Somewhere in the ship there was an explosion. A scream. Then there was the roarings of blasters.
“I’m needed below,” said Scott grimly. “Try to handle Lambda as I’ve showed you. The shadow will help a lot. Try to get it centered, and get as close as you can to the asteroid. And—you may not like the idea of using your blaster, but if you need to, do it. I’m going to need you alive, later.”
There was another explosion, not as near as the first. Scott swung his space helmet over his head and opened the face plate.
“I’ll see you presently,” he said. “I think we may make out now! I’m going to lock them up.”
He ran out of the control room door and down the steps to the lobby. He pelted across the lobby and down the grand staircase. He heard blasters going off somewhere below. Then an explosion which was not a blaster. He clattered on and came to more stairs, almost falling because these stairs were steel and his shoe-soles stuck to them.

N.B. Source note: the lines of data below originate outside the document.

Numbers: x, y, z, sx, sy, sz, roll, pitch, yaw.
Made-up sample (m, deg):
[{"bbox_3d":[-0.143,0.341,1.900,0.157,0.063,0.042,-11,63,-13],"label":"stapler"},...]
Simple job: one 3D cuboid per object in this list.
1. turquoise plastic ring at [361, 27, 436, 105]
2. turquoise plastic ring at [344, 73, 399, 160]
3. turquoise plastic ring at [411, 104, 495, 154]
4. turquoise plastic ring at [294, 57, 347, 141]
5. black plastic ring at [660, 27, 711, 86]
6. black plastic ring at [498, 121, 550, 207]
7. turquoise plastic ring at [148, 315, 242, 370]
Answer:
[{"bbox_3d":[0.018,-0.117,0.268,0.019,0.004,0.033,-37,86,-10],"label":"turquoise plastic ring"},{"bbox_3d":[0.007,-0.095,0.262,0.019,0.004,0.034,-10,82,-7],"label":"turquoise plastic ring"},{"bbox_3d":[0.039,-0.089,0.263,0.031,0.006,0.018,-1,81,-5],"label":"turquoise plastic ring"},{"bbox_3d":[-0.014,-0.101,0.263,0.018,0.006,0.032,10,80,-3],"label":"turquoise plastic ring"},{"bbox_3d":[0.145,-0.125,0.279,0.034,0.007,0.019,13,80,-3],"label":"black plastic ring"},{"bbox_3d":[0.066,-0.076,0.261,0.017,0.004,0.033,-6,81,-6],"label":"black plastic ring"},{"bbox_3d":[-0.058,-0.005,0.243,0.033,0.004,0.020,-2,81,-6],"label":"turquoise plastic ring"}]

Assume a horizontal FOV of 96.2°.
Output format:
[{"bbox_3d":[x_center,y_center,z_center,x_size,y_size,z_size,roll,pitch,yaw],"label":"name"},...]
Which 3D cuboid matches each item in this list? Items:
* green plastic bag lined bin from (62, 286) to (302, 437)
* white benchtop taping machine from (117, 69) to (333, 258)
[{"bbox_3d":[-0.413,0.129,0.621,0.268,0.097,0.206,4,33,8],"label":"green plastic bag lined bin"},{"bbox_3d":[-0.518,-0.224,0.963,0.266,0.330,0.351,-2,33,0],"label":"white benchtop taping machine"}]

He reached the luggage level. He saw a dead man there, and the scorched area and damage that a small grenade had done. Chenery had evidently been here. The traveling bag in which Scott had found grenades was open. Scott took what were left. Chenery had probably been filling his pockets when someone came up upon this deck. At a guess, Chenery’d thrown a grenade at random and this was the consequence. There was a blaster on the floor, which was scorched as if the weapon had been fired right there.
Another explosion and the sound of blasters pouring a deadly fire into something. Still another explosion. Scott raced on down no less than the three levels of the hydroponic gardens, of which one was dark in simulation of the night hours plants must have to thrive and prosper.
The blaster-fire stopped. There was silence for moments, while Scott swore at his metal shoe-soles. Then he remembered and pulled the heavy slippers out of his belt pack. When a space suit was needed for emergencies inside a ship, there were times when magnetic-soled shoes would be a nuisance. As now. Impatiently, he put the slippers on, and the magnetism became merely a hindrance instead of a handicap.
He heard a voice, shrill and hysterical. It was Chenery.
“Come on!” he cried between pantings. “Come on an’ get killed! Y’played me for a fool, huh? I got more brains than all of you! Y’think you’re smart, Bugsy? I’m smarter!”